Gabe, obviously you are a freshman since you don't seem to realize the swings are social suicide, but then again if you made this video you must be pretty ignorant to the whole idea of social suicide. Also loving the security shuttle in the background; if that's Cindy tell her whatup for me.
"Judging someone for their dad is just as bad as being racist."
...this is worse than the time Justin Bieber peed in that bucket.
I'm assuming that in order to get these extras you supplied them with two boxes of franzia in lieu of payment? I remember how these things work. Also, girl in red glasses in lower left-hand corner, I recognize you and I'm ashamed for you.
"To those who think they know me, because they know my dad, he's in film right so my life's been more exposed than yours has."
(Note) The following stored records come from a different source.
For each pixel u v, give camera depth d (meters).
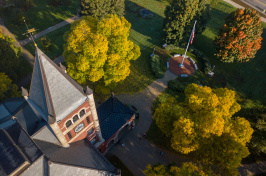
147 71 50.03
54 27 60.72
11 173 16.45
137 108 41.91
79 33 32.88
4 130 19.34
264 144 33.59
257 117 36.09
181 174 25.33
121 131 38.06
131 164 33.97
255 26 44.50
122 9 56.78
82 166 22.14
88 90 20.31
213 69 52.06
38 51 15.84
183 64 52.56
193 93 33.56
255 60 54.81
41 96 18.03
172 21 50.69
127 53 39.03
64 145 23.08
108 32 35.53
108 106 36.38
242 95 46.53
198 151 30.16
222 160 27.80
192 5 47.47
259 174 34.00
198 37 61.44
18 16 59.00
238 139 28.19
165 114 31.59
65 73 18.95
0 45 38.16
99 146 30.89
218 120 26.44
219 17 70.31
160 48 56.72
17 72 45.72
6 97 33.56
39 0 71.19
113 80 38.88
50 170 19.17
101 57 33.03
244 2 78.44
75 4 71.00
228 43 47.31
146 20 66.69
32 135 20.73
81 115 22.42
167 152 35.84
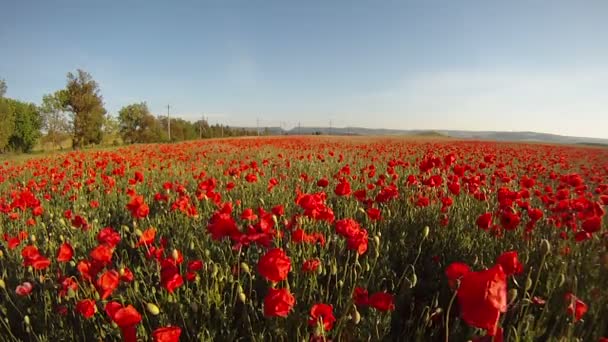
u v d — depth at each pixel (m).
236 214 5.47
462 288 1.45
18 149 47.56
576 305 2.21
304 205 3.55
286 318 2.60
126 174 10.99
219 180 8.73
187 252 4.13
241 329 2.95
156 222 5.45
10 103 49.03
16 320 3.19
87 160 15.20
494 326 1.39
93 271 2.81
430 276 3.82
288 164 11.51
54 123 48.19
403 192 6.59
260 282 3.44
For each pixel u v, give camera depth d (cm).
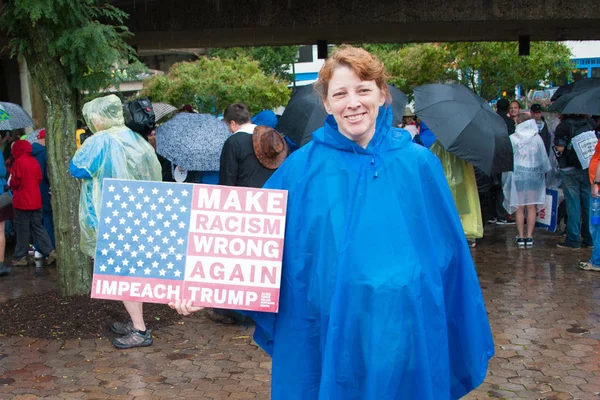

Calm down Kim Kardashian, I didn't even know you existed until this cinematic abortion came into my life.
"I've been kicking it on campus, SLC"
Gabe, I spent four years on that damn campus, and you do not "kick it".
"Just another stoop kid, doing lots of stoop shit, but never acting stupid, nah."
I'm just going to let this speak for itself.
And then there's this:
In summation:
1. Take out that god damn earring and lose the Africa necklace. I know, you can't just ask someone why they're white, but COME ON.
2. Smoke less weed. And that's coming from me, who spent 72 hours stuck in Tommy Chong's car with Natasha Lyonne and Vanessa Redgrave because we were too stoned to figure out how to open the door.
3. Who is your don? I'm writing them a letter.
I don't ever want to see you at Wild Ginger when I visit.
Love,
Patty
p.s. Loved your mom in La Reine Margot.